Don't discount gift cards. A 10%-off Black Friday gift card sale undercuts your full-price experience. The recipient redeems the discounted card for a full-price class and you've eaten 10% margin for no good reason. The customer would have bought the card anyway. We have run this experiment.
Do bundle. "Buy a $100 gift card, get a $20 venue credit for yourself" works well. The buyer gets a small reward, you get a second customer (the buyer now has a reason to come in too), and the math on the bundle is much better than a discount.
Do promote at peak gift-buying moments. Holiday season, Mother's Day, Father's Day, Valentine's, Galentine's, end of year. Promote 2–3 weeks before each peak. The recipient might not have heard of you. Your gift-card promotion is also brand awareness.
What to do with the breakage
Not every gift card gets redeemed. Some are forgotten in a wallet. Some are gifted to people who don't end up using them. Accounting-wise, we hold the gift-card balance as a liability on our books until either (a) it's redeemed or (b) the state's escheatment period passes (varies by state, often 3–5 years from purchase).
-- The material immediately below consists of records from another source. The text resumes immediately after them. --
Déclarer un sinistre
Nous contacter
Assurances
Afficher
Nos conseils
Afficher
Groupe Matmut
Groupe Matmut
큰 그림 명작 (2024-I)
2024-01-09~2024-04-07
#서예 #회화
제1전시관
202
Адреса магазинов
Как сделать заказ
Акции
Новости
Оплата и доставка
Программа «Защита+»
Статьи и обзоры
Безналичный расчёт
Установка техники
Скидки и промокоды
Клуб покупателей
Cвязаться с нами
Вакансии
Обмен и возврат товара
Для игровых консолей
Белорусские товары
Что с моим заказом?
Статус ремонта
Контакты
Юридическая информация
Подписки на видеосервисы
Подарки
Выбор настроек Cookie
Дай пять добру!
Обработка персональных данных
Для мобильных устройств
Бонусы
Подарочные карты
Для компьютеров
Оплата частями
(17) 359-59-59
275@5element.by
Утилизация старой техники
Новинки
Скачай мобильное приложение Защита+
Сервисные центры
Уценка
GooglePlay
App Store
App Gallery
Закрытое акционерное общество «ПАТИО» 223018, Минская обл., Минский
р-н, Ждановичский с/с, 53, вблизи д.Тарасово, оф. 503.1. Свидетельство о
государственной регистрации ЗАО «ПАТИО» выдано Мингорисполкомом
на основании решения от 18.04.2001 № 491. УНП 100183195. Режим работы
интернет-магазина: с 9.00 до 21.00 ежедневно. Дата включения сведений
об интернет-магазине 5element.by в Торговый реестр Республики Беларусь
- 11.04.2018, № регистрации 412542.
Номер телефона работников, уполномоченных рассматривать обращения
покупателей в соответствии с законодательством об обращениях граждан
Some operators harvest breakage aggressively. Write it off after a year, count it as found revenue. We don't recommend this for two reasons. Most states' consumer protection laws require gift cards to remain valid for years. And the brand cost of telling a recipient "your card expired" two years later, when they're finally trying to use it, is real. Better to honor it, run a great class, get a new customer.
What we do instead: when a customer comes in with a long-expired card, we honor it. Always. The cost of the class is minimal. The story they tell their friends is real.
The platform question
Most of this post has been about operations and customer experience. The software you pick determines whether all of this is easy or impossible. Three specific things to look for when you evaluate any booking platform on gift-card handling:
- Can the gift card redeem at online booking checkout? Some platforms handle gift cards only at the in-person POS. You're losing the online recipient.
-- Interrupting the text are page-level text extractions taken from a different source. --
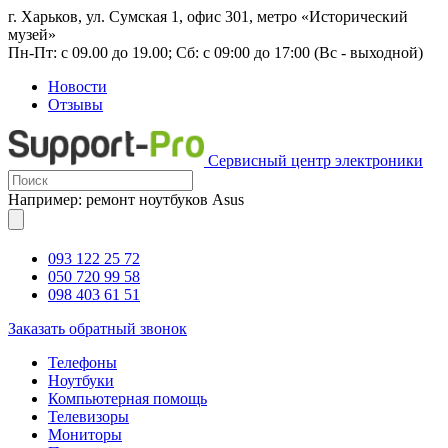
г. Харьков, ул. Сумская 1, офис 301, метро «Исторический
музей»
Пн-Пт: с 09.00 до 19.00; Сб: с 09:00 до 17:00 (Вс - выходной)
Новости
Отзывы
Сервисный центр электроники
Например: ремонт ноутбуков Asus
093 122 25 72
050 720 99 58
098 403 61 51
Заказать обратный звонок
Телефоны
Ноутбуки
Компьютерная помощь
Телевизоры
Мониторы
- Can the gift card redeem in-person, at the same balance as the online card? Some platforms have separate "online gift cards" and "in-store gift certificates." This is a customer-service nightmare.
- Does the system handle split tender? A $75 card against a $90 class needs to apply $75 + charge $15 to a card automatically. If staff has to manually compute the split, mistakes happen.
ArtistryHost handles all three because we built gift-card support on top of Square's own gift cards. The same gift cards your retail POS already issues. One balance, one ledger, redeemable wherever the customer transacts with you, online or at the counter.
Bookeo, FareHarbor, Peek, and Tock all have gift cards at the platform level, but the balance lives inside their booking system, not unified with the in-person POS at your venue. The recipient can redeem online for a future booking, but for an in-person redemption (buying a retail candle, paying a balance at the host stand, settling a tab), the gift card is in a different system from your POS. Either the host enters it manually or the recipient is told the card "only works online." Both are operational friction the recipient feels.
This isn't a sales pitch. It's a checklist. If you're evaluating any booking platform, including us. Ask about all three. The right answer should be yes/yes/yes.
The principle
Gift cards aren't a holiday season add-on. They're a year-round revenue line, a customer-acquisition channel, and a high-margin product. Run them deliberately and they can be 10%+ of your revenue. Run them as an afterthought and they're rounding error.
The infrastructure to run them properly is software-dependent. Pick a platform that treats gift cards as a first-class feature, not as a bolt-on. The compound revenue lift over a year is real.